"""
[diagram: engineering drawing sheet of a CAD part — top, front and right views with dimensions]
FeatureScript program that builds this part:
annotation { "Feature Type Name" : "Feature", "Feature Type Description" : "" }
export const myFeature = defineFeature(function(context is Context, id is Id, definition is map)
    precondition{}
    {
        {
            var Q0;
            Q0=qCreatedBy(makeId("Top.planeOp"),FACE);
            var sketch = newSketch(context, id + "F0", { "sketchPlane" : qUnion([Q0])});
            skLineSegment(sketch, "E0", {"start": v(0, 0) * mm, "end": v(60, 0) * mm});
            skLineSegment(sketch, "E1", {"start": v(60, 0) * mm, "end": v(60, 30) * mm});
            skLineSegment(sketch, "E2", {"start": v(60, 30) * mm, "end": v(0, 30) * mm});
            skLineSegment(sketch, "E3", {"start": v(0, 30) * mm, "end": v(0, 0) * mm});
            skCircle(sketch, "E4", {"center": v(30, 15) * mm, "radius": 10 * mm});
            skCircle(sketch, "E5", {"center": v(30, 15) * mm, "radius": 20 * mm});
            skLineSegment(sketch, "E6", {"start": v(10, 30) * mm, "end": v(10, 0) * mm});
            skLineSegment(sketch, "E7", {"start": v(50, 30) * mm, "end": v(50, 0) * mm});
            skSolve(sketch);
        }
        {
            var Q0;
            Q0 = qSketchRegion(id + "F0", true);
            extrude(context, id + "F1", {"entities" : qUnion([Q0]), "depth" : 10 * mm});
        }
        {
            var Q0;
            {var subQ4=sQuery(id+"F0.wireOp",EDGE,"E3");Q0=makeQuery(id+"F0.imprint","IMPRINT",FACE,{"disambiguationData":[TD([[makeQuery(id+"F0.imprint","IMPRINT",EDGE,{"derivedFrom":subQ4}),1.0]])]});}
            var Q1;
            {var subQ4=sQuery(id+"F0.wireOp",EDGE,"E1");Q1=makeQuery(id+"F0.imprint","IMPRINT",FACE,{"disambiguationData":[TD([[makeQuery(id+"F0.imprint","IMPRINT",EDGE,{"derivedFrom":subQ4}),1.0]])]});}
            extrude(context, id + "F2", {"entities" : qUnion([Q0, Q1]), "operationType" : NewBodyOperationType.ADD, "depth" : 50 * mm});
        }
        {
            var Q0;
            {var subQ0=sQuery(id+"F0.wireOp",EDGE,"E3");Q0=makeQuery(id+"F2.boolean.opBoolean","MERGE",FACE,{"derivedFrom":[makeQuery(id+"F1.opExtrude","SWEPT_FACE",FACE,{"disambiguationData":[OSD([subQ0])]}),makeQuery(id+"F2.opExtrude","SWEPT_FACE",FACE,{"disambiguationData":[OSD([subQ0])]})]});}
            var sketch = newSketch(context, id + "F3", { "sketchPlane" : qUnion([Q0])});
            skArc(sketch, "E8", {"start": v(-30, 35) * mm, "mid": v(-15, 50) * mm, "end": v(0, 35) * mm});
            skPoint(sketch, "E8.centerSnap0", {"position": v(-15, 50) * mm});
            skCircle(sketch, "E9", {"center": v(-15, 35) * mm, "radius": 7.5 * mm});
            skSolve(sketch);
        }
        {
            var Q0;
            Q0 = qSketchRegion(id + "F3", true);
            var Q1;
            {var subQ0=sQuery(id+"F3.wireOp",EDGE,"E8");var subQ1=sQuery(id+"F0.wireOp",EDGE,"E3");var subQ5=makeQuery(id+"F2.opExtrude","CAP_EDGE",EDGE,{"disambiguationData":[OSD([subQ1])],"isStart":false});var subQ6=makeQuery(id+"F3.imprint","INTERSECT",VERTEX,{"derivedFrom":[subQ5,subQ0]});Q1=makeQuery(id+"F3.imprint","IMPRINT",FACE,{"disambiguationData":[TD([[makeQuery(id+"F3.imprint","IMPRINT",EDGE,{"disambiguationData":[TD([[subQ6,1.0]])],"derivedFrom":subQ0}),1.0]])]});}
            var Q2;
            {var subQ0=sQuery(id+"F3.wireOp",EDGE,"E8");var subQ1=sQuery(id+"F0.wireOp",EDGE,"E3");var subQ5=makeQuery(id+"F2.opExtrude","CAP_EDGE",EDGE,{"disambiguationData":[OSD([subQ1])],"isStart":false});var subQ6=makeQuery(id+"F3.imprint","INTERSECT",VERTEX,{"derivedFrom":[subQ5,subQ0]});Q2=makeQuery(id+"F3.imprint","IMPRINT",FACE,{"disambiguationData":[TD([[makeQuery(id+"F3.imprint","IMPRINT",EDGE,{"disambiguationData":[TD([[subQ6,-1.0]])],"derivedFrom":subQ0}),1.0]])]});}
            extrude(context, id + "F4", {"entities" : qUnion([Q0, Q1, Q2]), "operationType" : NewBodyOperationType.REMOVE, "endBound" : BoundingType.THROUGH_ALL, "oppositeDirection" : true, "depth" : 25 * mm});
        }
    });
"""
REQUIREMENT –
Count the lines of the listing that contain the string "qSketchRegion", and give only that number.

SOLUTION TO THIS PROBLEM –
2